Quand des loutres de mer affamées freinent l’érosion d’un estuaire californien

La réintroduction des loutres de mer, dans un estuaire californien dégradé par l’érosion, a déclenché une réaction en chaîne mêlant crabes, salicornes et marais. Contre toute attente, l’appétit insatiable des loutres pour les crabes limite l’érosion de l’estuaire.

À Elkhorn Slough, en Californie, il n’est pas rare de croiser des pélicans, des loutres, des batraciens ou des crustacés. Cet entrelacs d’eau douce et d’eau salée, constellé de criques et de marais salants, abrite toute une biodiversité. Mais ses berges – fragilisées par les crabes qui creusent des terriers et dévorent les racines des plantes – s’effritent un peu plus chaque année. S’effritaient, du moins. Car le retour des loutres de mer, qui se délectent des crabes, limite désormais l’érosion de l’estuaire.

C’est ce qu’une équipe de scientifiques américains et canadiens a mis en évidence : grâce à une réaction en chaîne, les loutres de mer (Enhydra lutris) permettent de ralentir jusqu’à 90 % l’érosion de certaines parties d’Elkhorn Slough. Leurs recherches, publiées dans la prestigieuse revue Nature le 31 janvier 2024, offrent un nouvel éclairage sur la réintroduction d’espèces clés pour préserver les écosystèmes.

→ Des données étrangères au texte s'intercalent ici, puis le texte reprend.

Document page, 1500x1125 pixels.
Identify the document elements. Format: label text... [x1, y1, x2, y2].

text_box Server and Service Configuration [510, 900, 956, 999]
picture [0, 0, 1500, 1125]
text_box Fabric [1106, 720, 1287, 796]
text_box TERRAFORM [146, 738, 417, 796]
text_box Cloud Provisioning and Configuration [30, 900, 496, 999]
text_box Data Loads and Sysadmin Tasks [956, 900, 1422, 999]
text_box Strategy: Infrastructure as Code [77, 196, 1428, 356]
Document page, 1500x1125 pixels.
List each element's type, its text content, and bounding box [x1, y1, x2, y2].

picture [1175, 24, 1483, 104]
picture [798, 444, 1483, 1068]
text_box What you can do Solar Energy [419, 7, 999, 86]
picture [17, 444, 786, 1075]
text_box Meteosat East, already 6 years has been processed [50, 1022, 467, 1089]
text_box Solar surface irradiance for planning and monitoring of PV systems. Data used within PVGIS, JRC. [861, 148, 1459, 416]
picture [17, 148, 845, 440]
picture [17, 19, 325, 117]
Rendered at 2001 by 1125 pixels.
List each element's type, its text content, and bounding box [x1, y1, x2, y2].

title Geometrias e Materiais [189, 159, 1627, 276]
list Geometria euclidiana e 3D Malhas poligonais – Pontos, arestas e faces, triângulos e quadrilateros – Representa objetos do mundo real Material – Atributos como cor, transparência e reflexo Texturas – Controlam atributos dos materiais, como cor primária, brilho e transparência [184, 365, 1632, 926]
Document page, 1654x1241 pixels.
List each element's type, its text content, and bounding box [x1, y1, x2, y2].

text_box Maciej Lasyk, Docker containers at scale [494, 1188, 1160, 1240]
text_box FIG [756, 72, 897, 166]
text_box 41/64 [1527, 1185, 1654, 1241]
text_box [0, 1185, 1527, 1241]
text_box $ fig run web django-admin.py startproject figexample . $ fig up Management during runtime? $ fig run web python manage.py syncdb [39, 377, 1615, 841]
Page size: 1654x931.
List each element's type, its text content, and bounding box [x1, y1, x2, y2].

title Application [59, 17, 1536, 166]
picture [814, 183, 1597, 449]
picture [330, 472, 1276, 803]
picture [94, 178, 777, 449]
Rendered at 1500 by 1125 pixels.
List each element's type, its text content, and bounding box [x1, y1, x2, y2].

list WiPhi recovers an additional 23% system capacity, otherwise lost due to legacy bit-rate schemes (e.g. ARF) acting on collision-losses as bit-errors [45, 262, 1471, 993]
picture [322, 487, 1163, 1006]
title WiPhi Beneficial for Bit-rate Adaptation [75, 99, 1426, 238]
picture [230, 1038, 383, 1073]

Des marais plus résilients

Pour en apporter la démonstration, le professeur de biologie à l’Université de Sonoma (États-Unis), Brent Hughes, et son équipe se sont intéressés à la zone humide d’Elkhorn Slough, dans la baie de Monterey, au sud de San Francisco. La loutre de mer y avait quasiment disparu, notamment parce qu'elle était chassée pour sa fourrure au 19e siècle. Quelques individus sont finalement revenus dans les années 1980, avant qu’une politique active de réintroduction et de conservation ne fasse grossir la population dans les années 2010.

En analysant des décennies de données, les chercheurs ont pu estimer la vitesse de l’érosion de l’estuaire, en fonction de la présence ou de l’absence de loutres. Les berges reculaient à leur maximum au début des années 2000, lorsque la population de loutres était à son plus bas niveau. L’érosion moyenne observée était alors de 0,35 mètre par an de 2000 à 2007, contre 0,1 mètre par an de 2008 à 2018. La population de loutres, elle, est passée de 11 à 119 individus entre 2005 et 2018.